[VERIFIQUE SUA COMPREENSÃO]
A. No resumo sobre células tumorais circulantes no câncer de pâncreas, em quantos pacientes foram encontrados microêmbolos tumorais circulantes, e que condição ambos apresentavam?
B. Escreva a continuação do resumo sobre células tumorais circulantes no câncer de pâncreas a partir da última frase apresentada.

[TRECHO CITADO]
ABSTRACT
RESUMO -RACIONAL: O adenocarcinoma ductal do pâncreas é a quarta causa de morte associada ao câncer mais comum no mundo ocidental. A presença de células tumorais circulantes (CTCs) pode ser considerada um potencial fator prognóstico, visto que essas células representam a progressão tumoral, permitindo o monitoramento da eficácia terapêutica. OBJETIVOS: explorar as características morfológicas, moleculares e fenotípicas das células tumorais circulantes (CTCs) do sangue de pacientes com carcinoma pancreático e correlacionar os achados com a resposta ao tratamento, sobrevida livre de progressão, sobrevida global (SG) e trombose venosa profunda (TVP). MÉTODOS: o sangue periférico (10mL) foi analisado antes do início do tratamento e após 60 e 120 dias. As CTCs foram detectadas pelo ISET® e caracterizadas por imunocitoquímica. Para análise de miRNAs, leucócitos periféricos dos mesmos pacientes e indivíduos saudáveis foram coletados em paralelo no início do estudo. A expressão de miRNAs foi avaliada usando TaqMan T Array Human MicroRNA Cards v2.0. RESULTADOS: foram incluídos 9 pacientes. As proteínas MMP2 e TGFß-RI foram altamente expressas (77,7%) nas CTCs no início do estudo. No primeiro acompanhamento, MMP2 era predominante (80%) e no segundo acompanhamento, MMP2 e vimentina eram predominantes (50%). Microêmbolos tumorais circulantes (MTC) foram encontrados em dois pacientes e ambos apresentavam TVP. O miR-203a-3p foi altamente expresso em CTCs. miR-203a-3p está envolvido na estimulação da transição epitelio-mesenquima (TEM) e relacionado a pior SG no câncer pancreático (dados TCGA). CONCLUSÃO: Devido ao baixo número de pacientes e curto seguimento, não observamos correlação entre CTCs e resposta ao tratamento. No entanto, houve uma correlação entre MTC e TVP. Além disso, miR-203a-3p foi altamente expresso em CTCs, corroborando os achados de proteínas EMT. Este estudo abre perspectivas sobre a mudança dinâmica no padrão de proteínas expressas ao longo do tratamento e a utilização de miRNAs como novos alvos no carcinoma pancreático.

[TRECHOS DAS ENTRADAS]
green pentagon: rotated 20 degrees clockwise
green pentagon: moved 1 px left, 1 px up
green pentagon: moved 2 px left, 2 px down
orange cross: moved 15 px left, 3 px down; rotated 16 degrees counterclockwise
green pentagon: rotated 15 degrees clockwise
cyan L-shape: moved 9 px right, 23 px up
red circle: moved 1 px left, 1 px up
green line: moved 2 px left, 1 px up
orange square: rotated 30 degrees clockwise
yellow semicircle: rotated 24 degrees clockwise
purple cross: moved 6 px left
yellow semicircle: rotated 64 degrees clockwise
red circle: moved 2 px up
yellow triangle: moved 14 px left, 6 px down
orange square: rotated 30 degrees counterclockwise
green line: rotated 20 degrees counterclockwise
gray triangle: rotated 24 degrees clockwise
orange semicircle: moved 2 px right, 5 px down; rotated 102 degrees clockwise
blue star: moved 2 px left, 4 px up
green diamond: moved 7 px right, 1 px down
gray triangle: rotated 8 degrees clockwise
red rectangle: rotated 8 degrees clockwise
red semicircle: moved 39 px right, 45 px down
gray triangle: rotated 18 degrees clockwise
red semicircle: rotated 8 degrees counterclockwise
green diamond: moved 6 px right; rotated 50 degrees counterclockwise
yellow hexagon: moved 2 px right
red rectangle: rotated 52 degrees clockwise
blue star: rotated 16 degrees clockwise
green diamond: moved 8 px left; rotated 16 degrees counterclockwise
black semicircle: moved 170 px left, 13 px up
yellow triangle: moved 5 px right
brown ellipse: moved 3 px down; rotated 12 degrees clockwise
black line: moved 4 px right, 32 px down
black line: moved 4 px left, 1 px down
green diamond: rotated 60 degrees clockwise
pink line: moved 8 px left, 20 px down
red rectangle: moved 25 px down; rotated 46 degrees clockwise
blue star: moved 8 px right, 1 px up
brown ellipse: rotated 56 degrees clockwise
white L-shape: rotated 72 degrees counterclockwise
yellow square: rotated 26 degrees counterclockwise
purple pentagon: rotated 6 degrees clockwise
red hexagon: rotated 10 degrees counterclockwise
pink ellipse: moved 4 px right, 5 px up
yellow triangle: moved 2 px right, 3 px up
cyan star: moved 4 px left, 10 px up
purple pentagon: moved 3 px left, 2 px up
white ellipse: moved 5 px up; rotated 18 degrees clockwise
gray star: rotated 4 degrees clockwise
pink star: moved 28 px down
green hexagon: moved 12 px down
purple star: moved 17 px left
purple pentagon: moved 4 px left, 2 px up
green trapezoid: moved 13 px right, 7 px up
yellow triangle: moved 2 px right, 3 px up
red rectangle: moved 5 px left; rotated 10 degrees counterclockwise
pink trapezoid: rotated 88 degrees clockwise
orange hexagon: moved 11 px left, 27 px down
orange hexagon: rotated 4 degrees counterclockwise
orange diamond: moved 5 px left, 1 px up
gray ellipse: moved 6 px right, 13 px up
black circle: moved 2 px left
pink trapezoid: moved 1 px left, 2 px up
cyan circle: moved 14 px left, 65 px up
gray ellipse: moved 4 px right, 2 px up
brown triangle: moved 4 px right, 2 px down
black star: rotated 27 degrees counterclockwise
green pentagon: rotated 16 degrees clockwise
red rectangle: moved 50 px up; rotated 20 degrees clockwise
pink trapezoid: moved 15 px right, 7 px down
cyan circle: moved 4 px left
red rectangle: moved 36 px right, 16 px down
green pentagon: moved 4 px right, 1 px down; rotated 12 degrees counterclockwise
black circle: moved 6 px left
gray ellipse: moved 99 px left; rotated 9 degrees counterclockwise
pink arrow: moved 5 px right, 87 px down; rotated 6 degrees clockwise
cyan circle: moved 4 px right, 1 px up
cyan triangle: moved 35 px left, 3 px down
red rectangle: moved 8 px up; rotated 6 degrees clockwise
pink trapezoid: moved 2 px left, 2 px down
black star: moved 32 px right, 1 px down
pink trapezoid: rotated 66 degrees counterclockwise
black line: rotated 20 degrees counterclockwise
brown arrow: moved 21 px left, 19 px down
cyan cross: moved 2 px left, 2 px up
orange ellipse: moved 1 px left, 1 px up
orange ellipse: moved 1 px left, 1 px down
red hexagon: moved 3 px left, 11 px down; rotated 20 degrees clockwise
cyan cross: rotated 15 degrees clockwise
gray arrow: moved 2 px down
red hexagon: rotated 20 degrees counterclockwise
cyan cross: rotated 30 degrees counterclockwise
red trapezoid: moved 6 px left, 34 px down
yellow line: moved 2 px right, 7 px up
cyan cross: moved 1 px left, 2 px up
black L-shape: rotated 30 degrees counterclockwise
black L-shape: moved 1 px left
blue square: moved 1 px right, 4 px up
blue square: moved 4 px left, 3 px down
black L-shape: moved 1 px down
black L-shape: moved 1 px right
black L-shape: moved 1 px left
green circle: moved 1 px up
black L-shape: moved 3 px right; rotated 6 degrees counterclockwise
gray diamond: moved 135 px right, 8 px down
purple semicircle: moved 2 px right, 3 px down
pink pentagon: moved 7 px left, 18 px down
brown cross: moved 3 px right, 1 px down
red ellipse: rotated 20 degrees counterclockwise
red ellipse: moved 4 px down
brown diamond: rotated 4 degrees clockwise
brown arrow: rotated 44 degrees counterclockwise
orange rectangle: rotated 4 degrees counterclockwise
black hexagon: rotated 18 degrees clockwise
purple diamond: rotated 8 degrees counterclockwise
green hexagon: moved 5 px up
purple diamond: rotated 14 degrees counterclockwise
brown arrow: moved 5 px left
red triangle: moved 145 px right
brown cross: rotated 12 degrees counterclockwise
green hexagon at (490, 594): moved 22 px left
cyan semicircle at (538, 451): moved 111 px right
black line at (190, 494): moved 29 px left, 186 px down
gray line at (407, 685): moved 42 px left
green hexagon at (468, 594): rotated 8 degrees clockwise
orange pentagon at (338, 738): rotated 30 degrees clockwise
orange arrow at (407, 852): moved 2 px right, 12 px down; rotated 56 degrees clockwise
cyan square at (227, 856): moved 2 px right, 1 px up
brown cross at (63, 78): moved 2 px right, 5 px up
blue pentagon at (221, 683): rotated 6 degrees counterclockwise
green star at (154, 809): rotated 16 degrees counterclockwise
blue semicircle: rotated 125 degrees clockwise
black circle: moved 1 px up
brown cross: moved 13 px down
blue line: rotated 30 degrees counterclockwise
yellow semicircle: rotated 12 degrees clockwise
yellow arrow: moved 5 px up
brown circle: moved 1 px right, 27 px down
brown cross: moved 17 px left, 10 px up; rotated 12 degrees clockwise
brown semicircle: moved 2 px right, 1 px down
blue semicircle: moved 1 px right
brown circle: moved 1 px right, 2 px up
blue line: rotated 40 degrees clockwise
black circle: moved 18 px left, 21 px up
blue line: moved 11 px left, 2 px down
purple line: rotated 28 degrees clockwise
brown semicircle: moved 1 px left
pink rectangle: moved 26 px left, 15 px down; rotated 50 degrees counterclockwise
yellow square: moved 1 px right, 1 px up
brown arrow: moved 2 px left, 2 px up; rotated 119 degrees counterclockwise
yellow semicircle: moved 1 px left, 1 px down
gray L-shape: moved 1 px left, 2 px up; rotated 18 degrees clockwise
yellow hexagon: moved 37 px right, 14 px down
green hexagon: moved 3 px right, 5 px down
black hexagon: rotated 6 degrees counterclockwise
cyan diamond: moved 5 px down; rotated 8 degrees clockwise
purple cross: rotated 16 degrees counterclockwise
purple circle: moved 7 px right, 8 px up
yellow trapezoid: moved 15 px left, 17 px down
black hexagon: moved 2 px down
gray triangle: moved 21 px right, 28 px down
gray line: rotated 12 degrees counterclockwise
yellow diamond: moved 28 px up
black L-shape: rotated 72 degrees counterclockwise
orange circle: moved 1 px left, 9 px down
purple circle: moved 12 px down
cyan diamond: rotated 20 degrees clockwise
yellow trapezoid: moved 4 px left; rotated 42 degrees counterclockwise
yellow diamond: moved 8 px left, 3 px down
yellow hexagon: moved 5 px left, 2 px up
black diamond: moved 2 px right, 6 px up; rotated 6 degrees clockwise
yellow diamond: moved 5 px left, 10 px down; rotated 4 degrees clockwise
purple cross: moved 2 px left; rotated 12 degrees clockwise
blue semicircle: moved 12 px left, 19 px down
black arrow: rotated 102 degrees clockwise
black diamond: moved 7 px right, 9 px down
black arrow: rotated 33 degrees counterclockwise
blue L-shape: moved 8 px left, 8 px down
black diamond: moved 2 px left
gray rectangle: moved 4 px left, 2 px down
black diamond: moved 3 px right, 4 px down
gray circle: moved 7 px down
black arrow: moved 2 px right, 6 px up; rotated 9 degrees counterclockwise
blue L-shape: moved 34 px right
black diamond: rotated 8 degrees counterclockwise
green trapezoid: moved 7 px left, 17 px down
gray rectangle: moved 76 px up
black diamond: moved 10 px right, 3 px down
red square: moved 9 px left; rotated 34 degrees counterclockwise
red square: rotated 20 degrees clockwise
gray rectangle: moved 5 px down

[RESULTADOS DAS TAREFAS]
A. Em dois pacientes, e ambos apresentavam trombose venosa profunda (TVP).

B.
ABSTRACT - BACKGROUND: Ductal adenocarcinoma of the pancreas is the fourth most common cancer-associated cause of death in the Western world. The presence of circulating tumor cells (CTCs) can be considered a potential prognostic factor, as these cells represent tumor progression, allowing monitoring of therapeutic efficacy. OBJECTIVES: The objectives of this study were to explore the morphological, molecular, and phenotypic characteristics of CTCs from the blood of patients with pancreatic carcinoma and to correlate the findings with response to treatment, progression-free survival, overall survival (OS), and deep vein thrombosis (DVT). METHODS: Peripheral blood (10 mL) was analyzed before the beginning of treatment after 60 and 120 days. CTCs were detected by using ISET® and characterized by immunocytochemistry. For microRNAs (miRNAs) analysis, peripheral leukocytes from the same patients and healthy individuals (controls) were collected in parallel at baseline. The expression of miRNAs was evaluated (in pool) using TaqMan® Array Human MicroRNA Cards v2.0. RESULTS: Only nine patients were included. The proteins, namely, matrix metalloproteinase-2 (MMP2) and TGFβ-RI, were highly expressed (77.7%) in CTCs at baseline; at the first follow-up, MMP2 was predominant (80%) and, at the second follow-up, MMP2 and vimentin were predominant (50%). Circulating tumor microemboli (CTMs) were found in two patients and both presented DVT. The miR-203a-3p was highly expressed in CTCs. The miR-203a-3p is involved in the stimulation of epithelial-to-mesenchymal transition (EMT) and is related to worse OS in pancreatic cancer (TCGA data). CONCLUSION: Due to the low number of patients and short follow-up, we did not observe a correlation between CTCs and response to treatment. However, there was a correlation between CTM and DVT and also miR-203a-3p was highly expressed in CTCs, corroborating the findings of EMT proteins. This study opens the perspectives concerning the dynamic change in the pattern of proteins expressed along with treatment and the use of miRNAs as new targets in pancreatic carcinoma.